QR:  LEGO® reflections in Higher Education

LEGO® reflections in Higher Education

This is a guest post on the Advance HE website published after I had delivered a successful workshop at the HEA Annual Conference demonstrating how to use LEGO reflections in higher education.

Nicole Brown facilitated an interactive workshop at the recent HEA Annual Conference, where participants used LEGO® and a river drawing activity to explore their own experiences within HE. This session attracted a lot of interest from the delegates, so we have invited her to tell us more about how she encourages students to use LEGO® and other visualisations to create physical metaphors as triggers for reflection.

Nicole is a Lecturer in Education at the UCL Institute of Education, where she teaches on the Master of Teaching course within the Secondary Teacher Education Programme (STEP). Students are recruited from all over the world to a fully funded scholarship programme in London where they study for a double master’s degree in preparation for an employment as teachers in their home countries. As part of the STEP programme students attend teaching placements in UK secondary schools. Reflecting on these placements is critical to enhancing teaching practice; however students often struggle with reflection and limit it to describing specific incidents. Nicole wanted to encourage holistic reflection, and has worked with students to research the use of using metaphors and artefacts as triggers for deeper reflection.

Reflection is a key tool within teacher education for trainee teachers to self-assess their strengths and areas for improvement. However, the commonly used models of reflection rely heavily on individual incidents or experiences, which are analysed using words. I realised that students were applying the reflective models mechanically rather than trying to engage with their deepest thoughts and feelings. I wanted to gain a holistic insight into their experiences in placement schools and therefore needed to adjust my approach.

I asked students to picture a river from source to mouth and to consider its natural and man-made features, such as rapids, waterfalls, meanders, tributaries, bridges, stepping stones and the like. I then required students to map their learning experiences onto that river, creating their personal “River of Learning”. Students’ identification of challenges and enablers in their learning suddenly became more meaningful and detailed. Buoyed by their positive engagement in this activity, I then asked the students to build their personal learning journey using standard LEGO® bricks, LEGO® people, and some special features like doors, windows and arches.

Although I felt that the drawing and model-making activities were working well, it was important to undertake a robust evaluation of their impact. As the aim of the research was to get a detailed holistic insight into the students’ experiences; I realised that the best approach would be to engage students as active partners in the research – not just participants or objects.  I worked with a focus group of five students who were the project investigators, responsible for data collection and analysis. My role was to guide them by setting the methodology and demonstrating how the analysis could be done.

We agreed that all students would express their experiences with the help of objects, artefacts and metaphors, recreating  their experiences as physical, metaphorical representations.

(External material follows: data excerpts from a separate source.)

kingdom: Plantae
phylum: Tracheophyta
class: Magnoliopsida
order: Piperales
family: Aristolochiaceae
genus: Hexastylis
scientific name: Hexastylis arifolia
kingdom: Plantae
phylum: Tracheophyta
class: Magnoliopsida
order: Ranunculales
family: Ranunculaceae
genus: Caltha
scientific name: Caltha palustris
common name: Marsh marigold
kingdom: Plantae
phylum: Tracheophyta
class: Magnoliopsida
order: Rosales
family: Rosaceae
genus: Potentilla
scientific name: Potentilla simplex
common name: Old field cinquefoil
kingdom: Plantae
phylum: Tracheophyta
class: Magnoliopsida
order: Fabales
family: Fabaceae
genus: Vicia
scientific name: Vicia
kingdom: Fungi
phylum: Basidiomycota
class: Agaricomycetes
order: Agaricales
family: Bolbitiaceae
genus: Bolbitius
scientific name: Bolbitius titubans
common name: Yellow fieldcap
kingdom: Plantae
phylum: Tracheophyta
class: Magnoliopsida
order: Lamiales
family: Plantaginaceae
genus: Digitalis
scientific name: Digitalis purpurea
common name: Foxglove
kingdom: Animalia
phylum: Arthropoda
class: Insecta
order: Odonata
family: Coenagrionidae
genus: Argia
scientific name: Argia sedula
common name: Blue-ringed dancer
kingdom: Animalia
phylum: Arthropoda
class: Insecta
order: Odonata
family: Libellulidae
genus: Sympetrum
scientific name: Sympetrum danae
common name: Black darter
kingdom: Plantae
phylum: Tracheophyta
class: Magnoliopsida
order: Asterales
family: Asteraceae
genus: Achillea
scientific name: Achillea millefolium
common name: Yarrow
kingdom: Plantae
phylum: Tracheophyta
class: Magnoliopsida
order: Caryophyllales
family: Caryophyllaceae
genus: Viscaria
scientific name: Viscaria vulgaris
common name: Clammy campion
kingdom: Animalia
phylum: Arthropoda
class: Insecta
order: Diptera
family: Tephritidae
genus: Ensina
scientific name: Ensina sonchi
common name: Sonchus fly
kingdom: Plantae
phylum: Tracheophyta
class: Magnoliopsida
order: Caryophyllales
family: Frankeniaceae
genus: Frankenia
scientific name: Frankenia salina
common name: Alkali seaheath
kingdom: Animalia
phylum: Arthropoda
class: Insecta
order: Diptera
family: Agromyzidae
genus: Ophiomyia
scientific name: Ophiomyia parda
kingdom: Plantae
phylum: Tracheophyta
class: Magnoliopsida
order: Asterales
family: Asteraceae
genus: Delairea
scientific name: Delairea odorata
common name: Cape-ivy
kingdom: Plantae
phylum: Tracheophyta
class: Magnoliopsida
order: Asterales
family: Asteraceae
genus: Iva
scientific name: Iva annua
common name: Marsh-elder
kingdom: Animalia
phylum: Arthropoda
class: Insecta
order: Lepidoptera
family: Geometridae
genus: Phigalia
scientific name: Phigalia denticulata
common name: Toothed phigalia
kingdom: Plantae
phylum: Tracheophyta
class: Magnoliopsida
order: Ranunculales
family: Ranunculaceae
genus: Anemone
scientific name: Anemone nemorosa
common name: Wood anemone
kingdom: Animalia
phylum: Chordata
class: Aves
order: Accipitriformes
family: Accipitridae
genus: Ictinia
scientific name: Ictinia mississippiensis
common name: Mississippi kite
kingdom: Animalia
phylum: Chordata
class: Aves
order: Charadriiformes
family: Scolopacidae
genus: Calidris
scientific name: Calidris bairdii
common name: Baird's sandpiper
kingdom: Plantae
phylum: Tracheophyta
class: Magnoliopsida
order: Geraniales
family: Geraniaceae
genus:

This approach is based on the notion that human life and language are closely connected with metaphors and as humans we cannot escape the metaphorical (Lakoff and Johnson, 1980). Once students had expressed their experiences using metaphors the investigators collected the objects and held conversations with their peers about the artefacts’ meanings. The investigators took an active role in the meaning-making process by interpreting and analysing the metaphors.

The diverse ways in which students represented different concepts was very revealing to the research team, for example ‘Time’ was represented as an elastic band, an umbrella, a watch and an alarm clock. This led to conversations about the ‘elasticity’ of time, which can appear to pass very slowly during the lesson planning process, when students tried to fill 50 minutes with activities for their pupils, but those same 50 minutes passed very quickly once they stood in the classroom to deliver their lesson.

The research demonstrated that the majority of students had a very positive experience in their placements, however it did prompt us to make some minor changes to the way in which we communicate with schools and to the activities we asked students to complete during their placements. The outcomes of the project also informed our curriculum review in which we restructured the entire placement organisation.

In recent years, the student voice within Higher Education has become louder and stronger. Partly, this is due to the changes in HE funding structures, which have resulted in students having become consumers of education and expecting specific returns for their tuition fee payments. Partly, the student voice has increased in importance in the context of the heightened interest in teaching, scholarship and research-based education within Higher Education. Engaging students in staff-student collaborations and connecting students with research at an early stage in their education means letting students take charge of and responsibility for their own learning.  The students participating in this project developed their research literacy and actively practised research skills long before they were required to carry out their own, independent projects. At the same time, the outcome of such collaborative research projects can feed back into the development of courses and modules so that teaching, learning and the student experience are improved.

Lakoff G and Johnson M (2008) Metaphors we live by. University of Chicago Press.